• DOCUMENT EXCERPT:
┌────────
Research Data Management: Open Research Data in Horizon 2020
Open Access Requirements in Horizon 2020
ARTICLE 29 of the Annotated Model Grant Agreement deals with:
- Dissemination of Results
- Open Access
- Visibility of EU Funding
Horizon 2020 mandates open access to all scientific publications and, from January 2017, to all research data, with the possibility to opt out from this “Open Research Data” pilot.
The European Commission believes this offers better value for money, encourages collaboration across disciplines, is in the public interest and is essential for solving today’s complex societal challenges.
An electronic copy of the publication must be deposited in a suitable green open access repository. The version of the paper will generally be the author's "post-print" or author's final version of the article after the refereeing process has taken place. This does not preclude ALSO publishing in a traditional subscription journal. This is the Green/Traditional publishing route.
The green open access repository can be a disciplinary repository (e.g. PubMed Central or arXiv) or an institutional repository such as UCD’s: Research Repository UCD. A centralised repository such as Zenodo can also be used.
The gold open access route may also be used. Generally an author will be required to pay an article processing charge (APC) to the gold open access journal. If the gold open access route is chosen, a copy must also be self-archived in a repository (e.g. Research Repository UCD).
The rationale for depositing in a green open access repository is that this form of deposit will ensure long-term preservation of the article. Venue such as Research Gate or Academia.edu do not count as repositories. Nor do publisher websites, personal, or project-specific webpages or Dropbox.
Open access should be provided as soon as possible and in any case no later than six months after the official publication date (or 12 months in the Social Sciences and Humanities).
The Commission's approach is ‘as open as possible, as closed as necessary’ and the open access requirement only applies to research data related to scientific publications. They define research data to include statistics, results of experiments, measurements, observations resulting from fieldwork, survey results, interview recordings and images.
Data management costs are fully eligible for funding under Article 6 and Article 6.2.D.3 of the H2020 Grant Agreement or under other Articles relevant for the cost category chosen.
└────────
• EXERCISES TO COMPLETE:
1. List every kind of material that the Horizon 2020 open access page says the Commission counts as research data.
2. Reproduce everything in the Horizon 2020 open access page from "Data management costs" down to "cost category chosen.", without changing a word.
3. Supply the next part of the Horizon 2020 open access page, starting after its final sentence.

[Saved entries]
┌────────
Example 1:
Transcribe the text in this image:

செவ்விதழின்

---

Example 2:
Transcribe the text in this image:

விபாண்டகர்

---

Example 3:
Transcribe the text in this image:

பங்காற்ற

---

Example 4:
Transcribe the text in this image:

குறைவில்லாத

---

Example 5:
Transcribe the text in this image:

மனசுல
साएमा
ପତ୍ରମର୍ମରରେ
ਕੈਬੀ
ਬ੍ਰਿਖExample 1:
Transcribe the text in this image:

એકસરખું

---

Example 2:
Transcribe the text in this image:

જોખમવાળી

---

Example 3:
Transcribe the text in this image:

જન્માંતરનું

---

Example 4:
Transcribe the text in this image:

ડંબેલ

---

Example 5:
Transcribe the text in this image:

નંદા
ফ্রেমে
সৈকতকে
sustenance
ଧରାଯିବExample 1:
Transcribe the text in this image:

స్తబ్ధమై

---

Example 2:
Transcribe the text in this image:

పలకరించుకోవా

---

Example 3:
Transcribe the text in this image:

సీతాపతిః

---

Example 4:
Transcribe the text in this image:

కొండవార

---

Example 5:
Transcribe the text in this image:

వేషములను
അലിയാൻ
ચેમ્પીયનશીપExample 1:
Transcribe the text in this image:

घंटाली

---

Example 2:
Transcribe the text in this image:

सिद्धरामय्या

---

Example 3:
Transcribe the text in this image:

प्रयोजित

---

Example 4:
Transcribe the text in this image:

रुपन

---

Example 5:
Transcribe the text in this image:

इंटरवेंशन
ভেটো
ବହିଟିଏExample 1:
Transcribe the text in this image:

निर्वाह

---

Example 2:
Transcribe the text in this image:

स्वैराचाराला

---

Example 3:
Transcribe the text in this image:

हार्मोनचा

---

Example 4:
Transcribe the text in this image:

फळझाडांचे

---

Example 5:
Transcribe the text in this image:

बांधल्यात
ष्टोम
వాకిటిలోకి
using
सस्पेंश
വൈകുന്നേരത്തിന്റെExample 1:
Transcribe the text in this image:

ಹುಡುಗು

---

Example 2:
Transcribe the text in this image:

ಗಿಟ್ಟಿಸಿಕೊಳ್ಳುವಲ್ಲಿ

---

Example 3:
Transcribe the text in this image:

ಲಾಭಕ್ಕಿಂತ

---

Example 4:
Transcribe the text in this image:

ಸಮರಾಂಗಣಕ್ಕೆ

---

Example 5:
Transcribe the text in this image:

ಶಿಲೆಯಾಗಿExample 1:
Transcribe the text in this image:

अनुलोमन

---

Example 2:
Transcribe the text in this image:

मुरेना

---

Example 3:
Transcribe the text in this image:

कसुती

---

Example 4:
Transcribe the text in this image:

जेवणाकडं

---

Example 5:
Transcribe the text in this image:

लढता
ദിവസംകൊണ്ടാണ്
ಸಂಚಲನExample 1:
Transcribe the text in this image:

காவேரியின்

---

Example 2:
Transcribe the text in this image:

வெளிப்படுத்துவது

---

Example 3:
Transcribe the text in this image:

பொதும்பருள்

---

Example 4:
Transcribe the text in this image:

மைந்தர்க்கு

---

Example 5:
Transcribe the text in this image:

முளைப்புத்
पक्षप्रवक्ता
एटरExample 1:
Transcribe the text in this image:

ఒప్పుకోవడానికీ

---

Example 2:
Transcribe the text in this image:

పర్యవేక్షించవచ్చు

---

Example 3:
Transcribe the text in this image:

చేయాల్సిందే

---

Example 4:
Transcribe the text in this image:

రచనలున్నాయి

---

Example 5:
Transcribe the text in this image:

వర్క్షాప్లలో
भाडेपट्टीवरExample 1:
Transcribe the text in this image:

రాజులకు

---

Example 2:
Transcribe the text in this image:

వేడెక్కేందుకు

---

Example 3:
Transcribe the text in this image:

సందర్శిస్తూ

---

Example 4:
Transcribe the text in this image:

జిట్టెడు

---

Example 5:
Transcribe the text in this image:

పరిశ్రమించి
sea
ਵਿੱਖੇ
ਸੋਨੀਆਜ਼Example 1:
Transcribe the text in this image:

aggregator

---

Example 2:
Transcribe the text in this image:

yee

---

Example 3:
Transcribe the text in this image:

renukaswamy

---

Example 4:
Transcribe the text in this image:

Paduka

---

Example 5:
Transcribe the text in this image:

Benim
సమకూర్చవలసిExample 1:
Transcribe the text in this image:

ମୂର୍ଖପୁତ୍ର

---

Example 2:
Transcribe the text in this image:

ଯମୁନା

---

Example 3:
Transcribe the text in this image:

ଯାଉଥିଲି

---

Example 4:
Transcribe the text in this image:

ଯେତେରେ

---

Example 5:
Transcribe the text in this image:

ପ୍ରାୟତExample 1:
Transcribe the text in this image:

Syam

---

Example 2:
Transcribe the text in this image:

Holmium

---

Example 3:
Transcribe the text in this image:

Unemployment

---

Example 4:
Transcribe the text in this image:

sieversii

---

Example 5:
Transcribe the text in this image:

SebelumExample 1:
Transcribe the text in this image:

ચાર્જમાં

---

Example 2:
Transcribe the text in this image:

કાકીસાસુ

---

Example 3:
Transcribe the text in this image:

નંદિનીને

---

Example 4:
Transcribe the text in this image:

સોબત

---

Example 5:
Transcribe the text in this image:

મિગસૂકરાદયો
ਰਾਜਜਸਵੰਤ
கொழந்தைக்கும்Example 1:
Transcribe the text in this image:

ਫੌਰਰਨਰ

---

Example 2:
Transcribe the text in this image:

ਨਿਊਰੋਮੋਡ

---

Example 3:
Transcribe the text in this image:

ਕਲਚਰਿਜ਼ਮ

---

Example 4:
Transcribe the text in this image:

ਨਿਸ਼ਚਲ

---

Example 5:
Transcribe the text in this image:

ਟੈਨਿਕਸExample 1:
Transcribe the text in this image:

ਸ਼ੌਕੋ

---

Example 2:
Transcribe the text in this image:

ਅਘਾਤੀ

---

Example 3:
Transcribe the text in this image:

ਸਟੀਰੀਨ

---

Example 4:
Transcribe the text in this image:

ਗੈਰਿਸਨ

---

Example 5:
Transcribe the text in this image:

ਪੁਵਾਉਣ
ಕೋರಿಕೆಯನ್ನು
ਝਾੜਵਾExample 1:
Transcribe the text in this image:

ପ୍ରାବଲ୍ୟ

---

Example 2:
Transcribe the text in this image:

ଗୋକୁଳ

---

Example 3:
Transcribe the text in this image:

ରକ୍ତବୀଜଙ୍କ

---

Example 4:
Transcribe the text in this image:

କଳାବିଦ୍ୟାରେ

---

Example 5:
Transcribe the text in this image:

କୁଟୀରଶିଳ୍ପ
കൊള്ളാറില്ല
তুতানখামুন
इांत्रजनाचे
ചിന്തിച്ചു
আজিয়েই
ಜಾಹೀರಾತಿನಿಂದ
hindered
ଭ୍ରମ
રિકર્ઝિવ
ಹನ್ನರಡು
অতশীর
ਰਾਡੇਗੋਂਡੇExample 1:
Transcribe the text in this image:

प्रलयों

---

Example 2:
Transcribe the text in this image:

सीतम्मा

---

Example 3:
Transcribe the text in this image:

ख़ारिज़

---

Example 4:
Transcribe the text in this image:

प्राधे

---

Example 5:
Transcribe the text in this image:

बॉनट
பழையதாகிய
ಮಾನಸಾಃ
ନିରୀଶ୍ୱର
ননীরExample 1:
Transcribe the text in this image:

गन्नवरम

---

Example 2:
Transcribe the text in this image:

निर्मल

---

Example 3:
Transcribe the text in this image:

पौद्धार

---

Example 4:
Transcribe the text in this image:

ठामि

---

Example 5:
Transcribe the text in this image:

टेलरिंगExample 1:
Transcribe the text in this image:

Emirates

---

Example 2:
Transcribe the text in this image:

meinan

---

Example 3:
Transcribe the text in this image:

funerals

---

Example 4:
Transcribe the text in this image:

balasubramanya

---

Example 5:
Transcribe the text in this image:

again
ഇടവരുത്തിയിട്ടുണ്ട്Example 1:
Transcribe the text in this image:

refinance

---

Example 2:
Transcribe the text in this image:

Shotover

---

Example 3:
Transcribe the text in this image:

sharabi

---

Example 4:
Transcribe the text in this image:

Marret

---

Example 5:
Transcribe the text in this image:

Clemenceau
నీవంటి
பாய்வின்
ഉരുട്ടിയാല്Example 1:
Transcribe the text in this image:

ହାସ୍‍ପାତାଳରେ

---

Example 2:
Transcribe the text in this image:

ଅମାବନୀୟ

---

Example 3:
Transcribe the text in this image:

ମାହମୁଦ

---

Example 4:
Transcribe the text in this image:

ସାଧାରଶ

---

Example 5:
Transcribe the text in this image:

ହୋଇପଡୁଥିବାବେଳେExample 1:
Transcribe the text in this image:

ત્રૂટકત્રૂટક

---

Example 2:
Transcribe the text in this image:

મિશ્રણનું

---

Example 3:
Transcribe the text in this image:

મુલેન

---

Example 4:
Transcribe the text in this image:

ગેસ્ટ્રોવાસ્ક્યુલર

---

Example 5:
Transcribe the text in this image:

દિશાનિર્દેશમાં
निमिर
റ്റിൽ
└────────
• RESPONSES PER TASK:
1.
- statistics
- results of experiments
- measurements
- observations resulting from fieldwork
- survey results
- interview recordings
- images

2.
Data management costs are fully eligible for funding under Article 6 and Article 6.2.D.3 of the H2020 Grant Agreement or under other Articles relevant for the cost category chosen.

3.
Beneficiaries of ERC grants can opt out of sharing research data without having to give a reason.
The European Commission has produced useful fact sheets / FAQs on:
A number of useful other resources are also available:
Step 1: Plan to share from the start
It's important to plan for sharing of research data from the start of you project.
- When negotiating consortia it's important to discuss sharing of data to make sure potential difficulties or conflicts are overcome in advance.
- Sharing of data should also be considered when negotiating licenses or obtaining informed consent from human subjects.
- While costs related to open access to research data in Horizon 2020 are eligible for reimbursement these can't be included retrospectively.
Step 2: Create a Data Management Plan (DMP)
A Data Management Plan (DMP) is a project deliverable and the initial version is due at the 6 month mark. This is not a fixed document and should be updated as the project progresses. A DMP is not part of the proposal evaluation but you can include details of research data management (RDM) under the ‘Impact’ criterion, for example, what standards will be used, how data will be shared and how data will be curated and preserved.
Your DMP should describe the data your research will generate, how you will ensure its curation, preservation and sustainability, what parts of that data will be open and how you plan to achieve this. One DMP should be prepared to cover all datasets, you do not need multiple DMPs.The Commission provides a template based on the FAIR data principles but you don't have to use their template. The FAIR data principles state that data should be findable, accessible, interoperable and re-usable.
Step 3: Making data open
Research data must be deposited, preferably in a research data repository. You can use the Registry of Research Data Repositories (re3data.org) to help find a suitable discipline specific repository. If no discipline specific repository exists consider using Zenodo. THis is a collaboration between OpenAIRE and CERN and allows researchers to deposit both publications and data and create links between them.
Metadata describing the data and contextual information about the data should also be provided, ensuring that the data can be reused.
An appropriate license should also be applied to the data. Because the data should be open the Commission's policies point towards using Creative Commons Licenses CC-BY or CC-0, for example.
It is possible to opt out of sharing your research data at any point during the project. However, you will have to provide justification for doing so.
It is possible to opt out under the following criteria:
- data are commercially sensitive
- data are confidential (in connection with security issues)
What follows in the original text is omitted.